Design/methodology/approach
We sample Chinese listed companies from 2010 to 2022. Following the literature, we apply established models to measure and test analysts’ forecasting accuracy/dispersion related to controlling shareholders pledging equity and the amount of margin call pressure. Analyst characteristics and nonfinancial disclosures proxied by CSR reports are also examined as factors likely to influence the relationship between pledge risk and analysts’ forecast quality.
Findings
We find that analysts’ earnings predictions are less accurate and more dispersed as the proportion of shares pledged (pledge ratio) increases and in combination with greater margin call pressure.

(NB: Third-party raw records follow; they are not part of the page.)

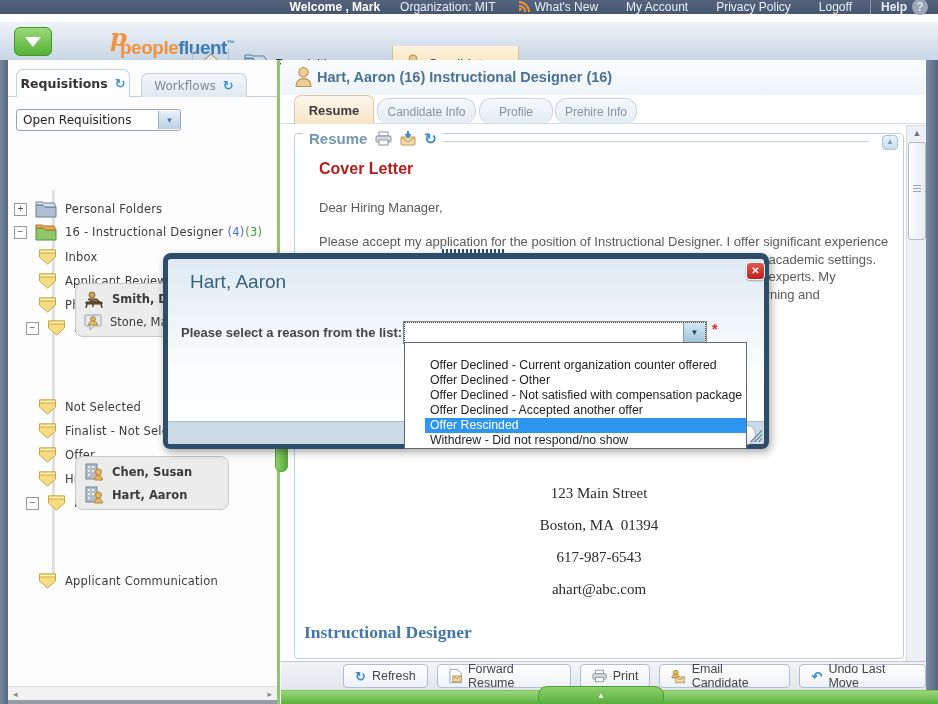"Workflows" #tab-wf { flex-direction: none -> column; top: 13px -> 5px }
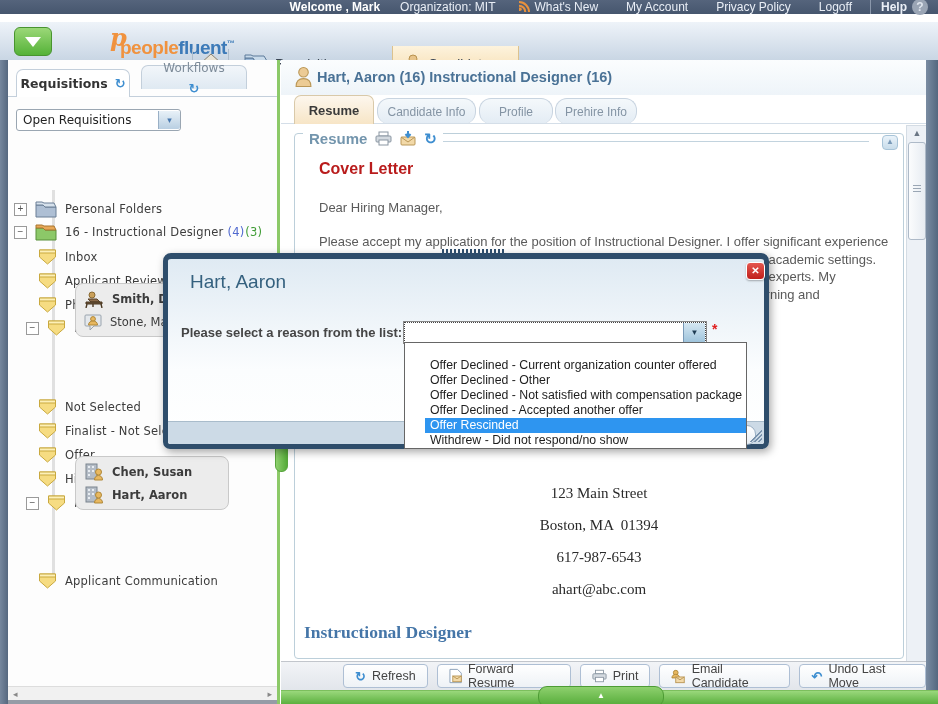"Boston, MA 01394" div.contact { text: 01394 -> 02775 }
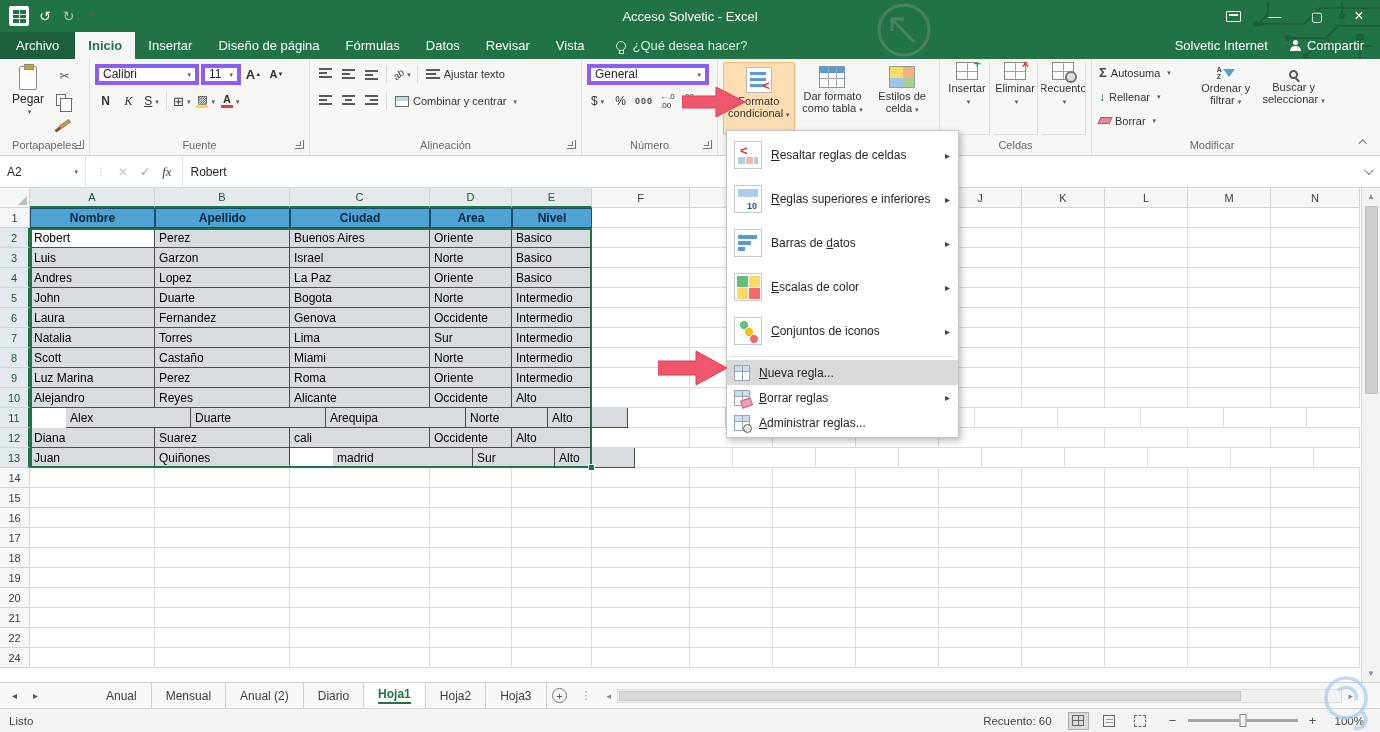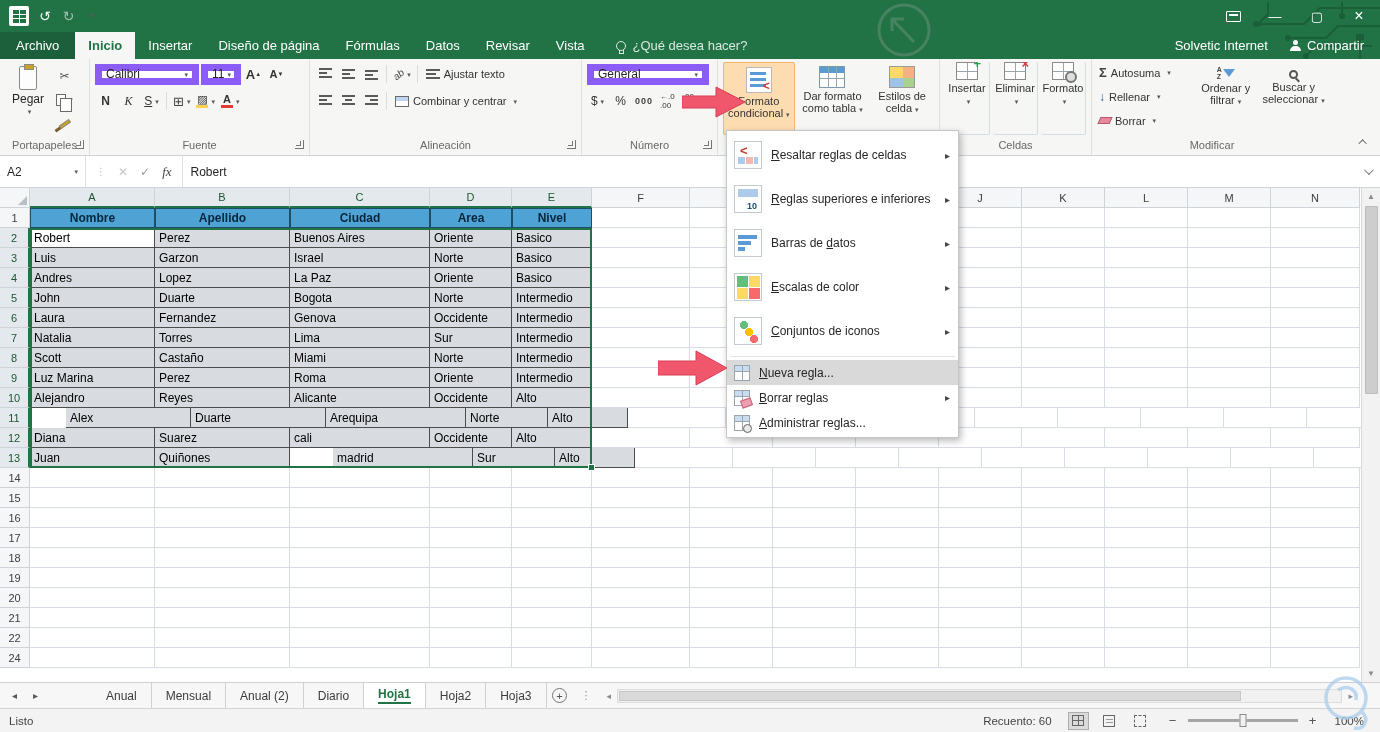"Acceso Solvetic - Excel" div { html: none -> <div>Acceso Solvetic - Excel</div> }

Pledge ratios are significantly associated with several information risk proxies (i.e. earnings permanence, accruals quality, audit quality, financial restatements, related party transactions and internal control weaknesses), validating the channel through which equity pledges undermine analysts’ forecast quality. The results also demonstrate that forecast quality declines for a wide variety of analysts’ attributes, including high- and low-quality analysts and analysts from small and large brokerage firms. Importantly, nonfinancial disclosures, as proxied by CSR reporting, improve analysts’ forecasts.
Originality/value
We extend the literature by demonstrating that incremental pledge risk increases non-diversifiable information risk; all non-pledging shareholders pay a premium through more diverse and less accurate earnings forecasts. Our study provides important policy implications with economically significant costs to investors associated with insider equity pledges. Our results highlight the benefits of nonfinancial disclosures in China, which has implications for the current debate on the global convergence of CSR reporting.